Pilgrimage on foot is something I learned about as I walked the 500 miles from the Pyrenees to Santiago de Compostela in North West Spain in 2006. En route I met people who were walking for all kinds of reasons: for some it was the relics that mattered – those physical remains of a saintly person in whose presence they hoped to become whole again, whether in body, mind or spirit - for some the shrine was a place (in Eliot’s words) ‘where prayer has been valid’; for others this was sport or exercise or the fulfilment of a personal goal, whilst for many the journey provided time out from a frenetic world - to live at walking pace; to adjust to a life change; to make a difficult decision...
Whilst a pilgrimage may be undertaken alone and for one’s own reasons, I learned in Spain, though, that it’s not long before you come to rely on fellow pilgrims - for directions, for medical supplies, for company.
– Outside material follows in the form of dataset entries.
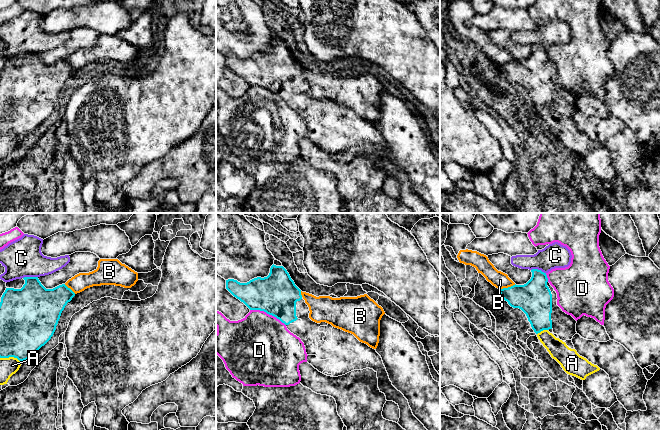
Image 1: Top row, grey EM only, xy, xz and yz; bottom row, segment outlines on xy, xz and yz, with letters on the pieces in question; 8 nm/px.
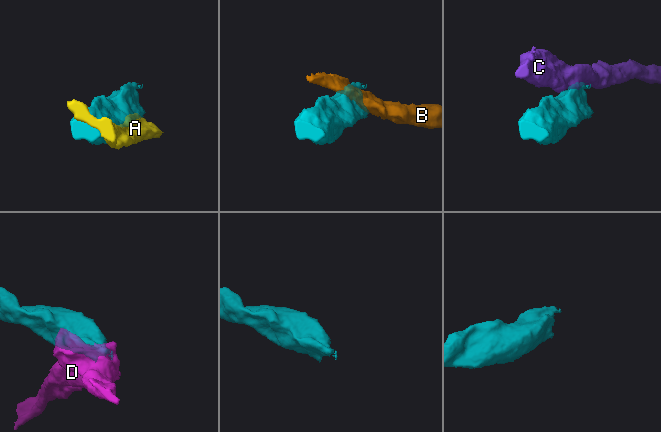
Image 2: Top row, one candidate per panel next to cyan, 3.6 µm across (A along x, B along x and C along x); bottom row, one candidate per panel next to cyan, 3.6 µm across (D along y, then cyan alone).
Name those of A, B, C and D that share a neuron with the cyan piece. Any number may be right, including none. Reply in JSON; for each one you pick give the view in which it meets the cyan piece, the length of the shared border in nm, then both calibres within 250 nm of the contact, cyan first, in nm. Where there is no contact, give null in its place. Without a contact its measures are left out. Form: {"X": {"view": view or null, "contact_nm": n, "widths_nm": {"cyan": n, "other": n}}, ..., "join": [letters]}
{"join": []}

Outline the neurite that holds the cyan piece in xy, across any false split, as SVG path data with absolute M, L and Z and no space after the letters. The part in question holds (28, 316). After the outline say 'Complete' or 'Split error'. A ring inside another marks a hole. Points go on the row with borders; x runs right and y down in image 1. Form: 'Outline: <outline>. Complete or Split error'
Outline: M24 277L23 279L25 280L25 284L21 289L6 288L0 302L0 358L14 357L17 358L20 362L32 357L42 346L44 346L51 339L56 330L56 326L58 324L62 311L64 310L67 303L70 302L75 296L75 293L65 284L59 285L53 289L46 289L41 284L38 277Z. Complete

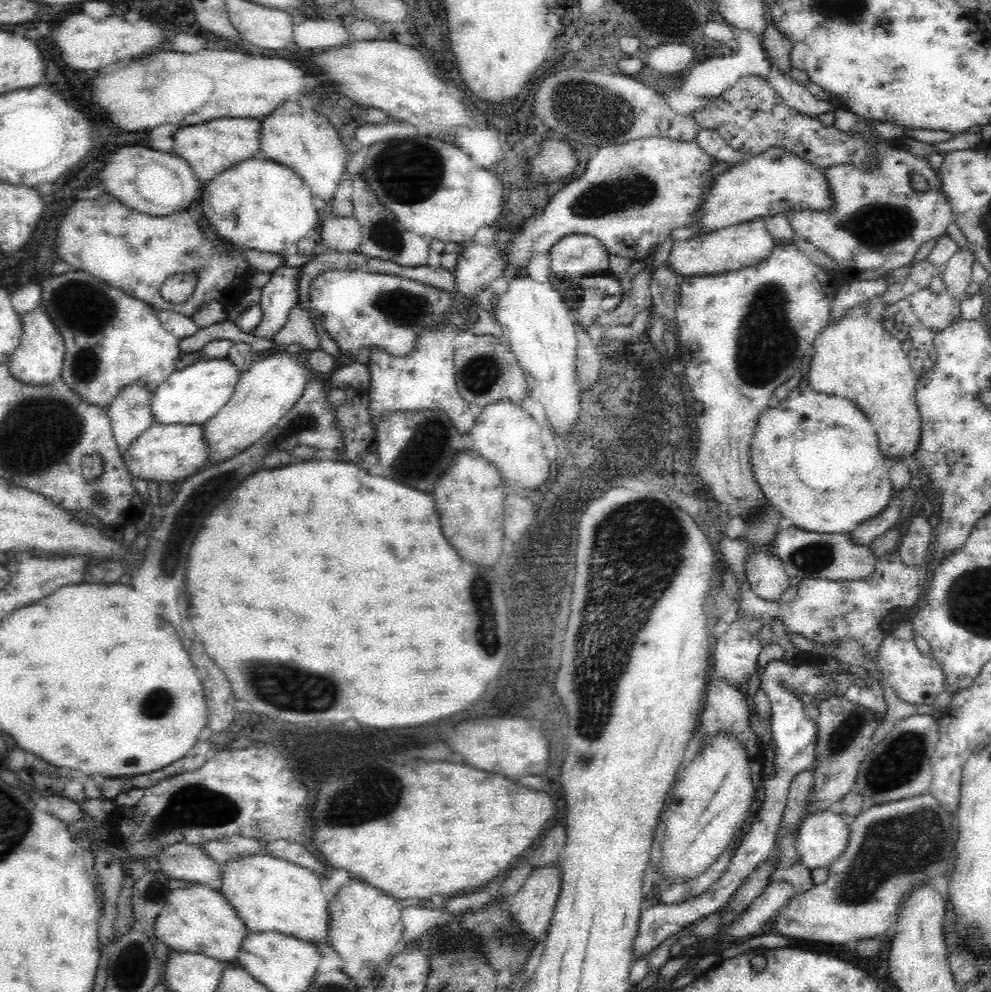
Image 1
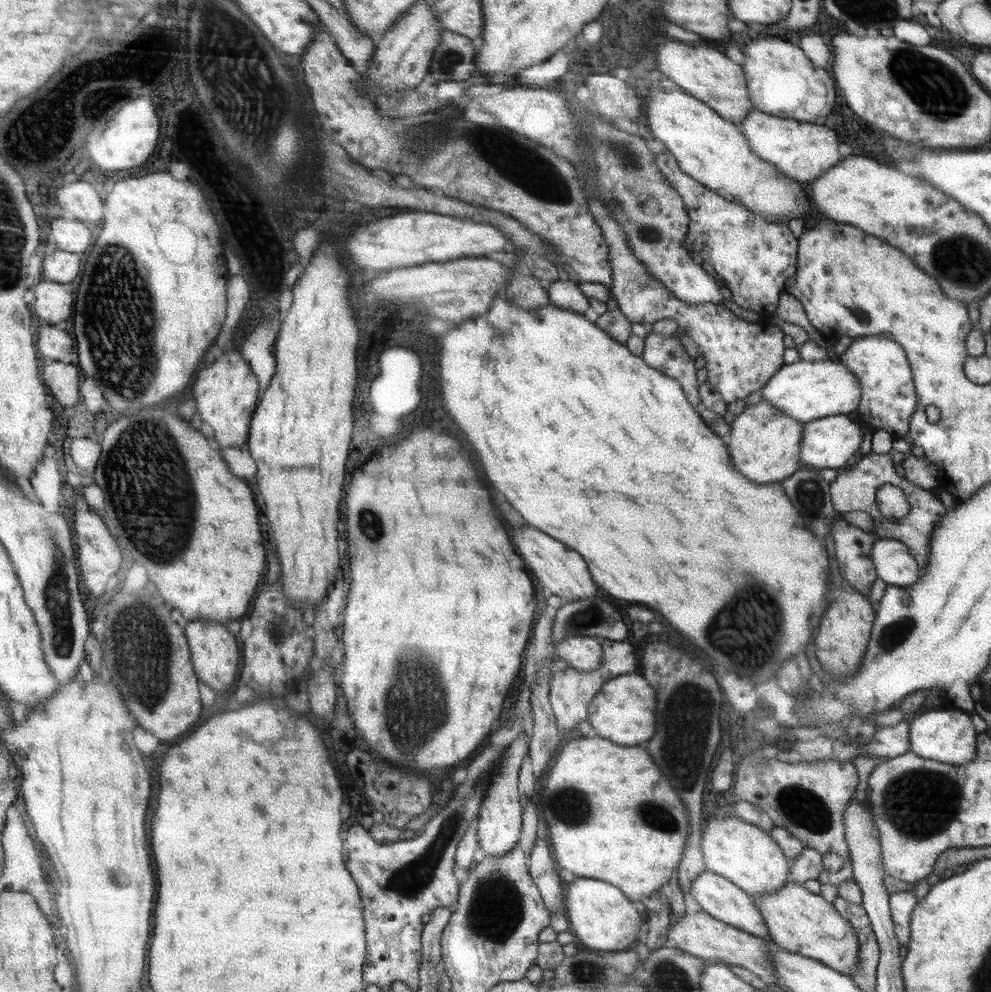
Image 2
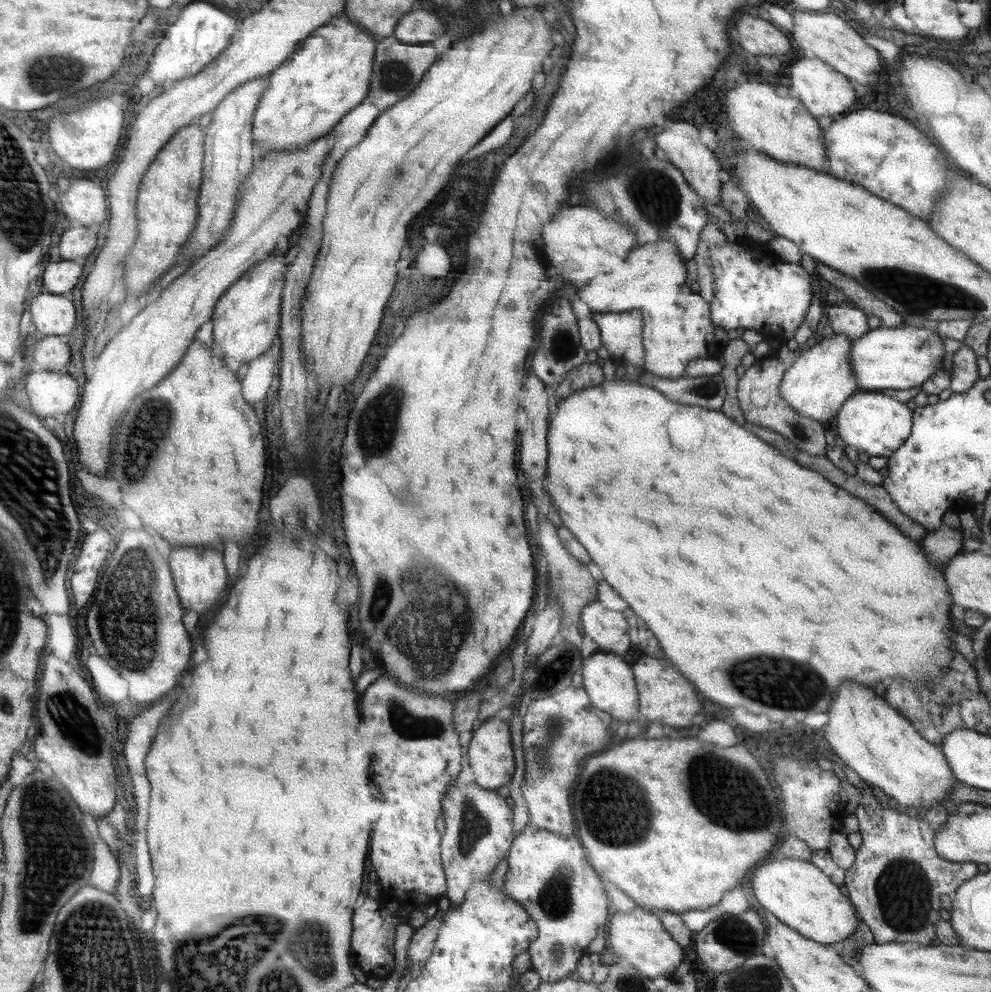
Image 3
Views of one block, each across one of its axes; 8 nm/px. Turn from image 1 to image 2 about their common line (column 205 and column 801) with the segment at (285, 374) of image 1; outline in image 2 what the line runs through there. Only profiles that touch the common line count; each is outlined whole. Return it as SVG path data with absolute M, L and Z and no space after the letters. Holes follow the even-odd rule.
M759 402L745 408L729 424L729 462L731 466L755 484L779 484L799 470L799 444L803 438L803 422L785 416L769 402Z

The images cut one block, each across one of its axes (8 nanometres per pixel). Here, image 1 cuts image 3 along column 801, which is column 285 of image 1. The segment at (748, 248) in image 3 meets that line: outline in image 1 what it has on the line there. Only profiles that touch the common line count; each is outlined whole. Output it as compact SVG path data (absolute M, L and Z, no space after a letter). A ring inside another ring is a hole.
M282 268L272 274L272 280L262 288L262 324L252 332L262 344L268 344L270 338L284 326L288 312L298 306L298 268Z

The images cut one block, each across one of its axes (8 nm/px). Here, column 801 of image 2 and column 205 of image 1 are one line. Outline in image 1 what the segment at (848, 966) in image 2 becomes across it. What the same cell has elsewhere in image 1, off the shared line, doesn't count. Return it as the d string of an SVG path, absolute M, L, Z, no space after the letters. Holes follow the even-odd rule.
M198 886L168 892L162 912L156 918L154 934L162 944L166 944L174 952L194 952L228 964L238 962L238 956L244 948L244 942L248 940L246 936L250 934L250 930L222 892Z

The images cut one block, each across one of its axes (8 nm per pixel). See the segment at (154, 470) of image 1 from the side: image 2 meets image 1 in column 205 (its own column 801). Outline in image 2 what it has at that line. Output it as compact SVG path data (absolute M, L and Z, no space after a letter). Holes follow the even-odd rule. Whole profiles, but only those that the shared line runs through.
M827 416L821 420L811 420L809 424L803 424L803 438L799 444L799 468L819 468L819 470L837 470L845 466L847 458L853 452L859 452L863 426L859 420L849 420L847 416Z

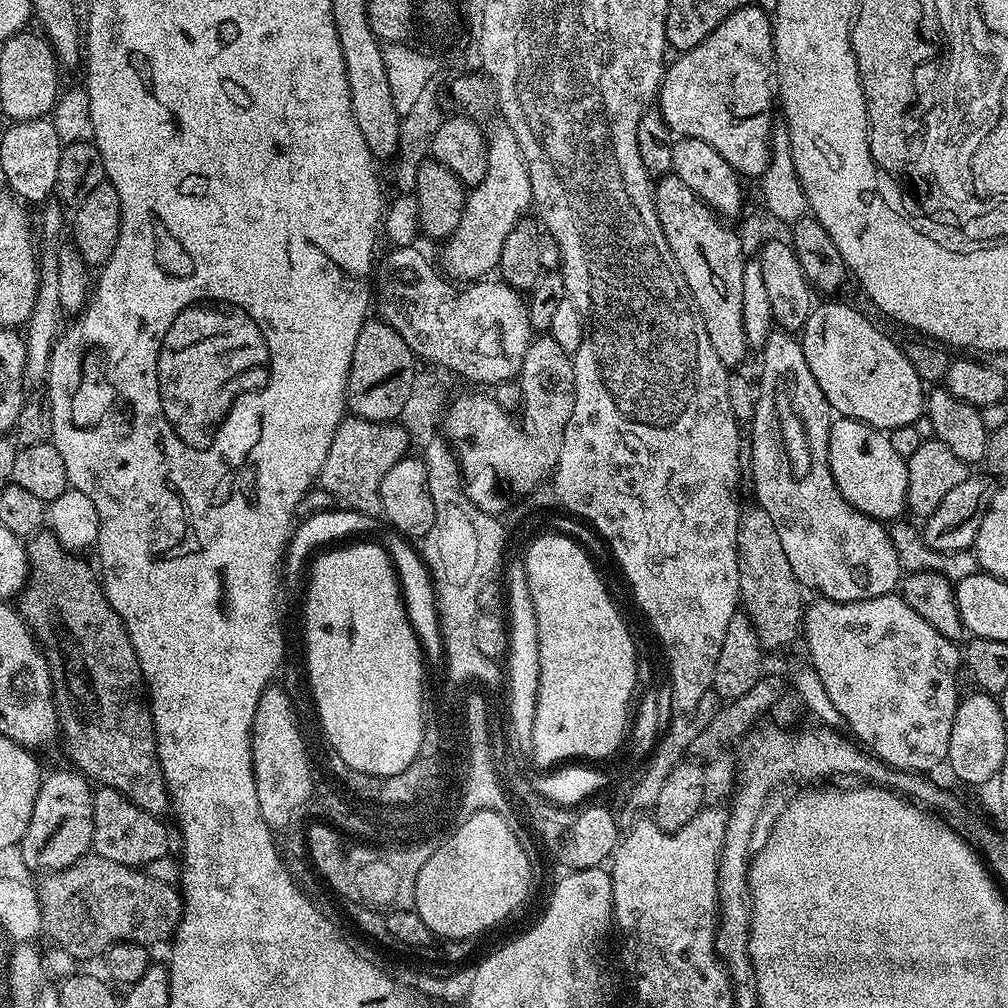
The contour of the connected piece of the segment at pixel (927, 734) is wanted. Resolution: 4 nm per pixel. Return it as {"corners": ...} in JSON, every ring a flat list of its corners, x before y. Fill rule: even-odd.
{"corners":[[903,595,879,596,878,598,859,600,849,604,839,604,833,600,816,598,816,601,813,604,811,601,804,610,802,644,808,647,809,658,807,659,821,678,822,686,825,687,830,702,834,704,839,714,842,714,842,718,848,723,851,733,854,732,866,747,873,748,888,764,943,765,947,761,950,730,954,726,954,714,958,703,955,690,955,675,962,663,962,652,953,641,942,638,942,634,938,634,938,630,934,630,934,626,930,626,930,622,926,622,926,618,921,618,920,615,914,614,914,610,910,610,910,606,904,601]]}

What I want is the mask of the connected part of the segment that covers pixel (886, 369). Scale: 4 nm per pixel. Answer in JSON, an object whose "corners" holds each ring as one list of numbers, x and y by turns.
{"corners":[[817,303,806,318,798,336,802,350,806,354,806,366,814,374,814,382,822,390,826,402,837,417,857,420,869,424,871,428,891,430,898,426,910,426,925,415,926,385,914,374,910,358,906,358,903,347,895,344,880,328,875,328,862,313,848,304]]}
Yet whilst we began by sharing the things happening to us, as we neared our destination we started to share also the things happening in us: those deep things at the heart of life that sometimes struggle to find a place – things to do with meaning and value; with death, with love…
Speculation will continue this week about what the procession of this relic means. Rather than puzzling over it in the abstract, though, my advice would be: go and walk. Join in with the committed and the curious, the Catholics and the Anglicans, the Hungarians and Brits, and walk - from Harbledown to Canterbury in the steps of that ragbag of pilgrims from Chaucer’s famous tales - and see what happens to you, and in you and amongst you along the way.